**Work task**.
Retype all of the records precisely.

**Entries shown**.
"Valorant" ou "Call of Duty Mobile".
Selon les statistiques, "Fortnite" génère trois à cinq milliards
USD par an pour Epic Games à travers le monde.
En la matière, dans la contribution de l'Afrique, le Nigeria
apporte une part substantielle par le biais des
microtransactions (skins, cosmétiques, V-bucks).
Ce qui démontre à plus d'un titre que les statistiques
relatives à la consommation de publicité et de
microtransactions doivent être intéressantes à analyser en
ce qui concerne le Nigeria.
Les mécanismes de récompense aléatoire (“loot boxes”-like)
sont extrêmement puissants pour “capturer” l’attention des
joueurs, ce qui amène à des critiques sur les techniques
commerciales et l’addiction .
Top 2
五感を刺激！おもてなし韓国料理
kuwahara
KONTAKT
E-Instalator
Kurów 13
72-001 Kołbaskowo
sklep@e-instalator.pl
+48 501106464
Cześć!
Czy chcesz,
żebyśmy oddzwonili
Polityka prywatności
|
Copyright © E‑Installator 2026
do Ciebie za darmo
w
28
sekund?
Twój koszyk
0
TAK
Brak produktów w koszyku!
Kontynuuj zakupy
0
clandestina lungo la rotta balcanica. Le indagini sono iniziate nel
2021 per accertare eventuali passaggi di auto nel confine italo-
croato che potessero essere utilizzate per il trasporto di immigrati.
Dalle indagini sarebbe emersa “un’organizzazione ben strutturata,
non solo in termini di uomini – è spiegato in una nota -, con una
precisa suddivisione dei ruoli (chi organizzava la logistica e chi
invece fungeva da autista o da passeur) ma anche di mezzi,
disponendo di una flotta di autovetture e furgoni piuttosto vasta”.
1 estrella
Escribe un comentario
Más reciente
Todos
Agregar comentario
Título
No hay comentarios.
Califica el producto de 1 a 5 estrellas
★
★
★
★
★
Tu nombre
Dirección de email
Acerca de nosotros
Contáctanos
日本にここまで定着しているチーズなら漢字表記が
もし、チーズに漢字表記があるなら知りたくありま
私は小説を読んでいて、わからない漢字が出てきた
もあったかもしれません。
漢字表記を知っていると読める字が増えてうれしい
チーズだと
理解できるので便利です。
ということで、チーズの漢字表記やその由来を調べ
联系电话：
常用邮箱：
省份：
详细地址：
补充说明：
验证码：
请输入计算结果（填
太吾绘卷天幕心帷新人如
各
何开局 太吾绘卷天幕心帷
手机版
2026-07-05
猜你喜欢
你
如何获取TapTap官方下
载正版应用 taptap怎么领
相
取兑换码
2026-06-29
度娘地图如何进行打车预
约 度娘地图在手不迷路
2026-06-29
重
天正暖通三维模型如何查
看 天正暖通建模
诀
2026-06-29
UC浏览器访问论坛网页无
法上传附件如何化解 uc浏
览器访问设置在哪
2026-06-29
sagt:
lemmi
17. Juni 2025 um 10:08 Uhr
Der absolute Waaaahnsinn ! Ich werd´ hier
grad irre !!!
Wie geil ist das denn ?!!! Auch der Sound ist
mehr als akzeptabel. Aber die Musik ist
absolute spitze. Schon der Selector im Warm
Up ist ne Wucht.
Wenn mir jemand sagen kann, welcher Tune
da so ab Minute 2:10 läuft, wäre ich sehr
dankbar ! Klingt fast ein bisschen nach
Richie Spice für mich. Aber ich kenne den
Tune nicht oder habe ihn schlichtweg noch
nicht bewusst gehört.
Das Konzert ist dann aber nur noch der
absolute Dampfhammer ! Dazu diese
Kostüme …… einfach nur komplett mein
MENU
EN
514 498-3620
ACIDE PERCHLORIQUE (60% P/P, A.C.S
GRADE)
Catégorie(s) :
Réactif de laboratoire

**Output below**.
"Valorant" ou "Call of Duty Mobile".
Selon les statistiques, "Fortnite" génère trois à cinq milliards
USD par an pour Epic Games à travers le monde.
En la matière, dans la contribution de l'Afrique, le Nigeria
apporte une part substantielle par le biais des
microtransactions (skins, cosmétiques, V-bucks).
Ce qui démontre à plus d'un titre que les statistiques
relatives à la consommation de publicité et de
microtransactions doivent être intéressantes à analyser en
ce qui concerne le Nigeria.
Les mécanismes de récompense aléatoire (“loot boxes”-like)
sont extrêmement puissants pour “capturer” l’attention des
joueurs, ce qui amène à des critiques sur les techniques
commerciales et l’addiction .
Top 2
五感を刺激！おもてなし韓国料理
kuwahara
KONTAKT
E-Instalator
Kurów 13
72-001 Kołbaskowo
sklep@e-instalator.pl
+48 501106464
Cześć!
Czy chcesz,
żebyśmy oddzwonili
Polityka prywatności
|
Copyright © E‑Installator 2026
do Ciebie za darmo
w
28
sekund?
Twój koszyk
0
TAK
Brak produktów w koszyku!
Kontynuuj zakupy
0
clandestina lungo la rotta balcanica. Le indagini sono iniziate nel
2021 per accertare eventuali passaggi di auto nel confine italo-
croato che potessero essere utilizzate per il trasporto di immigrati.
Dalle indagini sarebbe emersa “un’organizzazione ben strutturata,
non solo in termini di uomini – è spiegato in una nota -, con una
precisa suddivisione dei ruoli (chi organizzava la logistica e chi
invece fungeva da autista o da passeur) ma anche di mezzi,
disponendo di una flotta di autovetture e furgoni piuttosto vasta”.
1 estrella
Escribe un comentario
Más reciente
Todos
Agregar comentario
Título
No hay comentarios.
Califica el producto de 1 a 5 estrellas
★
★
★
★
★
Tu nombre
Dirección de email
Acerca de nosotros
Contáctanos
日本にここまで定着しているチーズなら漢字表記が
もし、チーズに漢字表記があるなら知りたくありま
私は小説を読んでいて、わからない漢字が出てきた
もあったかもしれません。
漢字表記を知っていると読める字が増えてうれしい
チーズだと
理解できるので便利です。
ということで、チーズの漢字表記やその由来を調べ
联系电话：
常用邮箱：
省份：
详细地址：
补充说明：
验证码：
请输入计算结果（填
太吾绘卷天幕心帷新人如
各
何开局 太吾绘卷天幕心帷
手机版
2026-07-05
猜你喜欢
你
如何获取TapTap官方下
载正版应用 taptap怎么领
相
取兑换码
2026-06-29
度娘地图如何进行打车预
约 度娘地图在手不迷路
2026-06-29
重
天正暖通三维模型如何查
看 天正暖通建模
诀
2026-06-29
UC浏览器访问论坛网页无
法上传附件如何化解 uc浏
览器访问设置在哪
2026-06-29
sagt:
lemmi
17. Juni 2025 um 10:08 Uhr
Der absolute Waaaahnsinn ! Ich werd´ hier
grad irre !!!
Wie geil ist das denn ?!!! Auch der Sound ist
mehr als akzeptabel. Aber die Musik ist
absolute spitze. Schon der Selector im Warm
Up ist ne Wucht.
Wenn mir jemand sagen kann, welcher Tune
da so ab Minute 2:10 läuft, wäre ich sehr
dankbar ! Klingt fast ein bisschen nach
Richie Spice für mich. Aber ich kenne den
Tune nicht oder habe ihn schlichtweg noch
nicht bewusst gehört.
Das Konzert ist dann aber nur noch der
absolute Dampfhammer ! Dazu diese
Kostüme …… einfach nur komplett mein
MENU
EN
514 498-3620
ACIDE PERCHLORIQUE (60% P/P, A.C.S
GRADE)
Catégorie(s) :
Réactif de laboratoire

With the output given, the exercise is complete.